Key components we established:

1. **Vector Store**: We set up OpenSearch Serverless as our vector database, configuring the proper schema for storing embeddings and text.

2. **Access Control**: We created the necessary IAM roles and policies to allow secure interaction between Bedrock and OpenSearch Serverless.

3. **Document Processing**: We implemented a chunking strategy that breaks documents into fixed-size chunks with overlap for better context preservation.

4. **Embedding Generation**: We configured the system to use Amazon Titan Text Embeddings to convert document chunks into vector representations.

5. **Query Processing**: We demonstrated how to use the RetrieveAndGenerate API to retrieve relevant information and generate accurate answers using Claude 3 Sonnet.
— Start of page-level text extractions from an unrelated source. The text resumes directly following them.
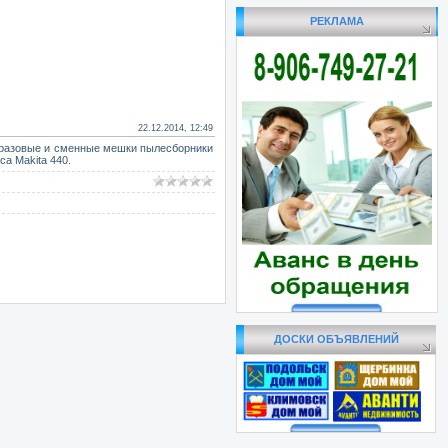
РЕКЛАМА
22.12.2014, 12:49
горазовые и сменные мешки пылесборники
са Makita 440.
ДОСКИ ОБЪЯВЛЕНИЙ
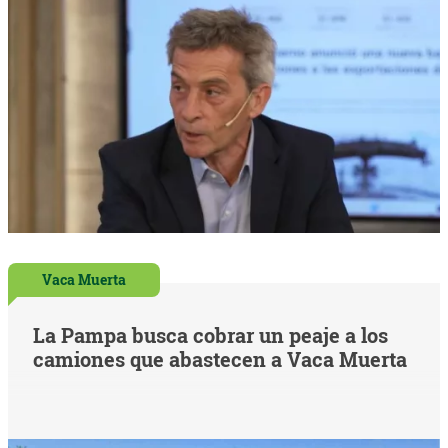
Vaca Muerta
La Pampa busca cobrar un peaje a los
camiones que abastecen a Vaca Muerta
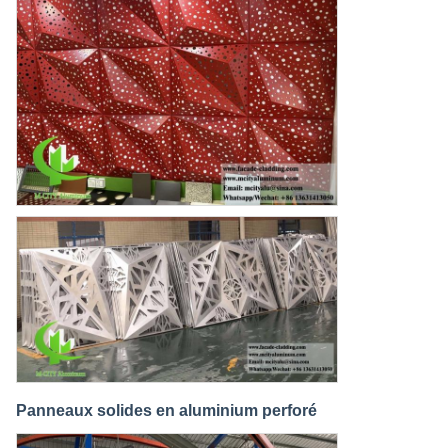
Panneaux solides en aluminium perforé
This Knowledge Base architecture provides several advantages:

- **Scalability**: OpenSearch Serverless automatically scales to accommodate growing document collections
- **Semantic Understanding**: Vector search finds contextually relevant information, not just keyword matches
- **Source Attribution**: Citations provide transparency about which documents informed the response
- **Up-to-date Knowledge**: Foundation models are enhanced with your specific, current information

Potential applications include:
- Customer support knowledge bases
- Employee portals for company policies and procedures
- Research assistants for analyzing large document collections
- Product documentation and FAQ systems

This approach combines the best of both worlds: the vast knowledge and language capabilities of foundation models with the accuracy and specificity of your proprietary documents.